24 Oct LAFC’s Head of Sport Science advises young athletes on improving performance
LAFC have shattered all sorts of MLS regular season records this season on their way to topping the Western Conference.
Bob Bradley’s side swept the boards, winning most points in a normal season, taking fewest games to clinch a playoffs spot, and scoring most goals in a regular season.
Carlos Vela scored 34 of those 85 goals, himself breaking the previous record set last season by Atlanta United’s Josef Martinez.
There’s plenty of evidence there to suggest that this LAFC side are one of the best teams MLS has produced, and there’s plenty more potential to unlock, too.
We sat down with the club’s Head of Sport Science and Nutrition, Harry Routledge, to pick his brain on the practical aspects of how young players can utilize GPS monitoring to maximise performance and reduce injury.
Harry, can you briefly give us a bit on your background, how you came to be LAFC Head of Sport Science and Nutrition?
Harry: I got here after spending time in Australia in the AFL and then also some time in the Premier League at Watford. But the opportunity to take up a role at a new MLS franchise and be a part of creating a department was an opportunity that I couldn’t turn down.
STATSports: As a Sport Science department, how does GPS inform your decision making?
Harry: GPS monitoring is one of our key KPIs and informs our decision making daily. We utilise metrics for our training drills and globally for our sessions.
Our players wear GPS in games also, so we can understand their game demands better.
STATSports: Why you would recommend GPS performance tracking to young players?
Harry: It allows players, staff, and coaches the ability to get a feel and idea of what their output looks like and how it fits to the coaches’ game style.
Physical output is not a direct determinant of successful performance; however it is an important piece of the puzzle, and something you should be monitoring closely.
STATSports: What, in your opinion, are the most important metrics to monitor?
Harry: It depends on the context on what you’re trying to achieve, or what your specific goal is.
But, broadly, the metrics I would recommend keeping an eye on would be Total Distance, the amount of High Speed Running you’re doing, Zone 6 (sprint distance) max speed, accelerations, decelerations, and dynamic stress load.
STATSports: One key piece of advice you’d give to players looking to improve speed/endurance?
Harry: Regular exposure to >90 % max speed effort would be my best advice. Working at that intensity on a regular basis will improve your anerobic performance.
STATSports: One key piece of advice you’d give to young people looking to get into fitness or strength and conditioning industry?

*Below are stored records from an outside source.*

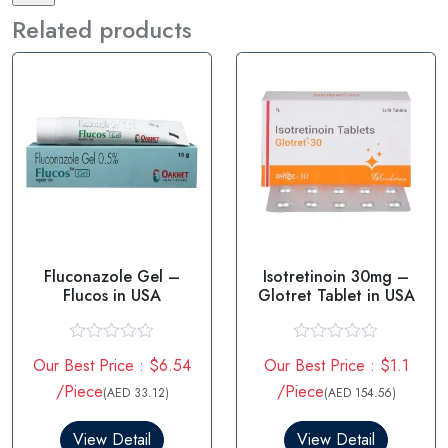
Related products
Fluconazole Gel –
Isotretinoin 30mg –
Flucos in USA
Glotret Tablet in USA
R
R
Our Best Price : $6.54
Our Best Price : $1.1
a
a
t
t
/Piece
/Piece
(AED 33.12)
(AED 154.56)
e
e
d
d
0
0
View Detail
View Detail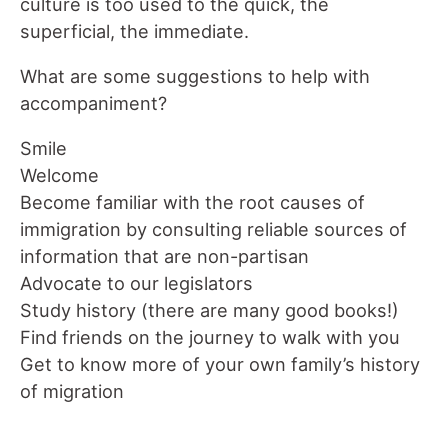
culture is too used to the quick, the
superficial, the immediate.
What are some suggestions to help with
accompaniment?
Smile
Welcome
Become familiar with the root causes of
immigration by consulting reliable sources of
information that are non-partisan
Advocate to our legislators
Study history (there are many good books!)
Find friends on the journey to walk with you
Get to know more of your own family’s history
of migration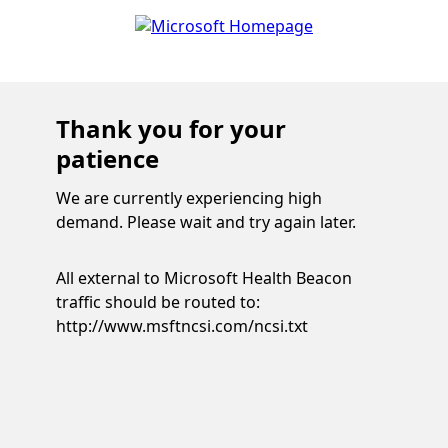
Thank you for your
patience
We are currently experiencing high
demand. Please wait and try again later.
All external to Microsoft Health Beacon
traffic should be routed to:
http://www.msftncsi.com/ncsi.txt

Harry: Education is key. Getting your degree qualifications is vital to having a basic knowledge. However, for me the most important aspect of getting into the industry is experience.
Getting yourself experience at clubs as an intern is one of the key pillars to entering the industry proper.
No university degree will teach the interpersonal skills required to work in professional sport, however experiences in the environment will.